-------- PASSAGE PROVIDED --------

Harlan, who obviously did not mind making films with heavy infusions of Nazi ideology (Der Herrscher, 1937, and many films made after Jud Süss), tried very hard to avoid this particular assignment. At first he raised objections to the artistic quality of the script; when this didn't work he even volunteered for frontline military service. Goebbels proclaimed the making of Jud Süss a wartime duty and thus turned possible refusals into acts of desertion. Harlan's Swedish wife, Kristina Söderbaum, the leading lady of the film, who had just had a baby, attempted to use breast-feeding as an excuse; but a wet nurse was hired. Moreover, Harlan was permitted to stop all work in the studio whenever the baby became hungry. Werner Krauss tried another ruse: he knew that Goebbels disliked casting the same actor in two roles, and so he demanded that he play all the main Jewish characters arguing that the role of the rabbi was too small for an actor of his stature. Goebbels consented. Marian, on purpose, bungled his screen test but Goebbels saw through it, and all the actor could do was to get drunk, which he promptly did. After the war, Marian died in a car accident which most sources interpret as suicide. In any case, his widow committed suicide shortly after she had appeared as witness at Harlan's denazification hearings.

Some, however (for instance, Emil Jannings), succeeded in tricking their way out of the role: Jannings maintained that he was too old for the part of the Jewish Casanova, and also too fat; and since there were already two corpulent leading men in the cast (George and Klöpfer) it would be like "an opera with three basses."

Coerced into taking the job, Harlan tried to direct his actors in such a way that they would not sink to the level of Stürmer-like anti-semitic caricatures. He also attempted to soften the impact of the repulsive rape scene by giving Süss as motivation, revenge for having been refused the girl's hand by her father rather than "Jewish lewdness." In the final scene of Süss's brutal execution Harlan wrote a defiant speech for Marian, who had biblical overtones, and condemned the German authorities. When Goebbels was shown a rough-cut copy, he flew into a rage and had the outspoken speech replaced with one in which the cowardly Jew begged for his life.

--------

REQUIREMENT A
In the passage on the making of Jud Süss, what reasons did Emil Jannings give for not taking the role of the Jewish Casanova?
REQUIREMENT B
Write the next part of the passage on the making of Jud Süss, picking up after its last sentence.
The records that follow come from a separate source.

-------- ENTRIES SUPPLIED --------

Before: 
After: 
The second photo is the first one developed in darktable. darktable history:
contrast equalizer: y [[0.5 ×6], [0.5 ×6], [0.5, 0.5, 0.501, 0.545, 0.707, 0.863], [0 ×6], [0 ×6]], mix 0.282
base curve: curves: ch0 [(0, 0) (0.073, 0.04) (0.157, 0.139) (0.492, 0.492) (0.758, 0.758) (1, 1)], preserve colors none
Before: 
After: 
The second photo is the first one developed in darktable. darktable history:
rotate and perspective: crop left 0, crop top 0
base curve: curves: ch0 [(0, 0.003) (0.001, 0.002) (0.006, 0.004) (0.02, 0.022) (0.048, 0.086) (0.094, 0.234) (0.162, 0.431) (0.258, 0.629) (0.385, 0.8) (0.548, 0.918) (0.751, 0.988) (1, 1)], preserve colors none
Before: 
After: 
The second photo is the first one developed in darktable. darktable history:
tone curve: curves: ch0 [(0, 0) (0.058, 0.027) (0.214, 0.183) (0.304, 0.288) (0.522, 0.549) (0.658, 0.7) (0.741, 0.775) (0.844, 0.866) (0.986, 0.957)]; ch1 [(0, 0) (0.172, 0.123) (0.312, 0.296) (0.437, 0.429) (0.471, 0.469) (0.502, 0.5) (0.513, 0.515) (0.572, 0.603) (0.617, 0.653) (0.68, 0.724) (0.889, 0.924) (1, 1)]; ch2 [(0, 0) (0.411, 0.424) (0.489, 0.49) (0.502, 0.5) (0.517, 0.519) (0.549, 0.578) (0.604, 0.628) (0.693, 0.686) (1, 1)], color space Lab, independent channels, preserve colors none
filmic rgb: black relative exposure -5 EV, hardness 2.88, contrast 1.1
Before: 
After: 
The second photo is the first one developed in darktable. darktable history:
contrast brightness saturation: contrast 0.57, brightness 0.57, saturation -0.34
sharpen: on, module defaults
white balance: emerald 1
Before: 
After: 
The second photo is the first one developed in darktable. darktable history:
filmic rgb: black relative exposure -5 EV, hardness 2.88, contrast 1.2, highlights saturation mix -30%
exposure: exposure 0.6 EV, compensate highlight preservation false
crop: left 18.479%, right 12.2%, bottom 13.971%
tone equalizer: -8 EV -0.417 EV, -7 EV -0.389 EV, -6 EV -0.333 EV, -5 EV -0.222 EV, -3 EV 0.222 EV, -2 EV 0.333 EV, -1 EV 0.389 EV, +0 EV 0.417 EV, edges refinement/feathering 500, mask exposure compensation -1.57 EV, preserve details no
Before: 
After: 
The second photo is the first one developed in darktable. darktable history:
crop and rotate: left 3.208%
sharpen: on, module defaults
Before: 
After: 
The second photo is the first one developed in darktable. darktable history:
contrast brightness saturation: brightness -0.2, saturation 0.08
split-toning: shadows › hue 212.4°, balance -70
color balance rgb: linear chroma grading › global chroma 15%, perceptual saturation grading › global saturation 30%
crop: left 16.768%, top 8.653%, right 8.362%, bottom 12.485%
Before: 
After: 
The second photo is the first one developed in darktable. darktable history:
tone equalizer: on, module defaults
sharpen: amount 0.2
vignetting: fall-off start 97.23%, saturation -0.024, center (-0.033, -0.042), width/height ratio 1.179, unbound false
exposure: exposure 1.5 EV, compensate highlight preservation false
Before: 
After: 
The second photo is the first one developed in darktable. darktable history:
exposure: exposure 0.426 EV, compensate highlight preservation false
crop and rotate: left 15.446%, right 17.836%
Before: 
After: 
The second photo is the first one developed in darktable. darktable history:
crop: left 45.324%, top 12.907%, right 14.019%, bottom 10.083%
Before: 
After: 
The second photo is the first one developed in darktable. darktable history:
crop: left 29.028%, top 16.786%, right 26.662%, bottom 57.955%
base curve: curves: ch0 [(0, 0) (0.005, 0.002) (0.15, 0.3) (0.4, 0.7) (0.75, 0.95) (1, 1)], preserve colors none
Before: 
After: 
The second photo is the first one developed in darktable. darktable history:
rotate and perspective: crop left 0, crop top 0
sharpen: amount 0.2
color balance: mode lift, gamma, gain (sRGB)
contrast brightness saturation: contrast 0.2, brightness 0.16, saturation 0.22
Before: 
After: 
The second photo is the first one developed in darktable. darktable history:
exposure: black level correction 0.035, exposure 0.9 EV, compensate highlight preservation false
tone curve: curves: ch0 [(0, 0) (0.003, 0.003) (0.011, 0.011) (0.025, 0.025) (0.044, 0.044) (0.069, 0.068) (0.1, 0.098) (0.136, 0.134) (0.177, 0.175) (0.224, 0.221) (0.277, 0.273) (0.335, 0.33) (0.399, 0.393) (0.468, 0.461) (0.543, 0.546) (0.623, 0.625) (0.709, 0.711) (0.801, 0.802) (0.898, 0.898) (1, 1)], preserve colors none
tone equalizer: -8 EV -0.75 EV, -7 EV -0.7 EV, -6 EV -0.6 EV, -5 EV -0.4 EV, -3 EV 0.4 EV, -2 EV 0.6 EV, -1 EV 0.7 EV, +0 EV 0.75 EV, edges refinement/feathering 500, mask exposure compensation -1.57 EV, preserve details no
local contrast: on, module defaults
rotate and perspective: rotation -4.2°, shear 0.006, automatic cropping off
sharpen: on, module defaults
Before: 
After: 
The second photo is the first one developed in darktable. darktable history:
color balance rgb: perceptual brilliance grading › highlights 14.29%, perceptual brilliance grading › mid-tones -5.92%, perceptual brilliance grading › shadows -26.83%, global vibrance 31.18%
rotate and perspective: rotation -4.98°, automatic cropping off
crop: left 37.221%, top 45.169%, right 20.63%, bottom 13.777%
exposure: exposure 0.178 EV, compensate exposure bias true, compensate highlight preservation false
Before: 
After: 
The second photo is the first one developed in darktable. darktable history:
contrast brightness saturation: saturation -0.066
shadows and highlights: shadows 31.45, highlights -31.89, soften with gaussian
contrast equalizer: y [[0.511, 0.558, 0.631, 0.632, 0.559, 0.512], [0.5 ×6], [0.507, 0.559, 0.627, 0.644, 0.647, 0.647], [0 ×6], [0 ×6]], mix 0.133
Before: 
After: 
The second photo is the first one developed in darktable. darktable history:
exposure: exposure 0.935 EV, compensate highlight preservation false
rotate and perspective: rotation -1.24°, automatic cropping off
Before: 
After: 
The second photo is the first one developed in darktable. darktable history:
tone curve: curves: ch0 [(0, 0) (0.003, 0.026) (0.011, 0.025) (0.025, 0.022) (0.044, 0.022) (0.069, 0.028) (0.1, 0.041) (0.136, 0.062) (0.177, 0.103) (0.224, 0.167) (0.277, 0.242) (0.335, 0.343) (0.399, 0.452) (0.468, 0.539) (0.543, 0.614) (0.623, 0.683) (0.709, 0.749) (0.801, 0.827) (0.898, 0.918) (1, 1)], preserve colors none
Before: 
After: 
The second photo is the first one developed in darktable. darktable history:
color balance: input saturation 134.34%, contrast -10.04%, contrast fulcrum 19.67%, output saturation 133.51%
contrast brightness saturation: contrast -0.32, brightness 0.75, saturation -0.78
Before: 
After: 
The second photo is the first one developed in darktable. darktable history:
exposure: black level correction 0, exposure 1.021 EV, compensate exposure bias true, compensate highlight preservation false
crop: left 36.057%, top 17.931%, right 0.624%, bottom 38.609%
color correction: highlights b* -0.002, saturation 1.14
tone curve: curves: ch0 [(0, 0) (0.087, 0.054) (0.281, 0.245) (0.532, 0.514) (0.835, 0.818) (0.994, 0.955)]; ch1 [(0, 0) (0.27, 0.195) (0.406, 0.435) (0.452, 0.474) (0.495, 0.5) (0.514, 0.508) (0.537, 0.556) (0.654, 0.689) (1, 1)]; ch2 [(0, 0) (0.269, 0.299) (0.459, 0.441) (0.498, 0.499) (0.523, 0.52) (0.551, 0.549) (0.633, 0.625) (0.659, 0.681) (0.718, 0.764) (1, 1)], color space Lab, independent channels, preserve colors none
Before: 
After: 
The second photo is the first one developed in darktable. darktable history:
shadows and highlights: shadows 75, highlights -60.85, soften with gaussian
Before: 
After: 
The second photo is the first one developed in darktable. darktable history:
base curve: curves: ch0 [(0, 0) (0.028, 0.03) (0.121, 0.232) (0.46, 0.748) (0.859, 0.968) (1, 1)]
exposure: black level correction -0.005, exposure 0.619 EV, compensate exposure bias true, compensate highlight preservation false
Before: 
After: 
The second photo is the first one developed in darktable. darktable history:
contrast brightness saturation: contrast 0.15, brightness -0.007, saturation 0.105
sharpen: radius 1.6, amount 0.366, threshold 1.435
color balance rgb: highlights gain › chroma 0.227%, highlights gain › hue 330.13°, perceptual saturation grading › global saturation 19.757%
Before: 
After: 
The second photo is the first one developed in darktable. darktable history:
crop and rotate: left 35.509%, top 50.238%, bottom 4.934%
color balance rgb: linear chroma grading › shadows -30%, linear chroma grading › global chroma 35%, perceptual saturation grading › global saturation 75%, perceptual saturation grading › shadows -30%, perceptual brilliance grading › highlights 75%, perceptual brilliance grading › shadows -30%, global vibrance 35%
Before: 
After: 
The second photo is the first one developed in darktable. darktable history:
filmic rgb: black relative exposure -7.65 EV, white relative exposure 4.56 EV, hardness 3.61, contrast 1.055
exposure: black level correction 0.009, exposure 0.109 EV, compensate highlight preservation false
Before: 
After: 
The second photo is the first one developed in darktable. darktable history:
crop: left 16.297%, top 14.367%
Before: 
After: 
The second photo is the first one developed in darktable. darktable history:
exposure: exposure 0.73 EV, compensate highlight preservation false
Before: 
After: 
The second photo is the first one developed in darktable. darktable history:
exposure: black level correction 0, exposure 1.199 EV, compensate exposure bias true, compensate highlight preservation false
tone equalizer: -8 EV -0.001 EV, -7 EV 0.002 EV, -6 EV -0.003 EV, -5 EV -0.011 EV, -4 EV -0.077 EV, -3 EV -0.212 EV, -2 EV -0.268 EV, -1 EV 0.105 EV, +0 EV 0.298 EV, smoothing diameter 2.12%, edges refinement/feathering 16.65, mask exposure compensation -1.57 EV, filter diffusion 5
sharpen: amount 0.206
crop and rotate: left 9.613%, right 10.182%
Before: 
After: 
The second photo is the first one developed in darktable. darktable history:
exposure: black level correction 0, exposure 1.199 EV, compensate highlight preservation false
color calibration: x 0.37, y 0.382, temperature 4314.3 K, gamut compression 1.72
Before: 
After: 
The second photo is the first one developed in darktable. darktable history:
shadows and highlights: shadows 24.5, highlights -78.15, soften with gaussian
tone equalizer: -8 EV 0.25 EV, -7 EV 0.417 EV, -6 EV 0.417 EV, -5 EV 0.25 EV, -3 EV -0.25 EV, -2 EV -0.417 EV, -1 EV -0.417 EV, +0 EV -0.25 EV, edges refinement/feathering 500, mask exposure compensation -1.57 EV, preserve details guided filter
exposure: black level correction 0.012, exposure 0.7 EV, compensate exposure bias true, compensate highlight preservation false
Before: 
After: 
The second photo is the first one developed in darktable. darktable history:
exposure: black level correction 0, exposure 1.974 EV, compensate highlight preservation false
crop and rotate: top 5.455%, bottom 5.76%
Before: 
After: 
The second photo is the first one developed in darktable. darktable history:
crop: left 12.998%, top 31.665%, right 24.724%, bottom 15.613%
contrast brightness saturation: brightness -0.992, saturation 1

--------

ANSWER A
He claimed he was too old and too fat for the part.

ANSWER B
Thus, no matter how Harlan and his actors tried to dilute the vile message of the movie (Krauss, for instance, successfully argued against having to perform with an artificial crooked "Jewish" nose because it limited the movement of facial muscles), the outcome, in the historical context of anti-Jewish hysteria, was a film which substantially exacerbated anti-semitic feeling. For the purpose of ideology it introduced into Süss's story fictional characters (the raped "Aryan" girl; her husband exposed to torture on Süss's orders), and distorted the historical personage of Süss Oppenheimer to conform to the racist image of the Jew as poisoner of society.

The resulting film is a mediocre melodrama at best. Harlan's direction is, mildly speaking, uninspired. Most of the acting is bombastic, except for, on occasion, that of Krauss and Marian, whose portrayal of Jewish characters can, perhaps, be traced to Vachtangov's documentary about the Moscow Jewish theatre which, for study purposes, was screened for the cast. The camera work is a far cry from the lively photography of the best German films of the silent era. All in all, the film is not only repugnant but uninteresting as cinema.

After the Nazis came to power some of Germany's best artists, unable to compromise their artistic integrity, left the country (Fritz Lang, Marlene Dietrich, Conrad Veidt, Peter Lorre, among others). Harlan opted to compromise. The result was a number of films which are memorable only as examples of how deep art can sink if it— voluntarily or not—serves ideological lies.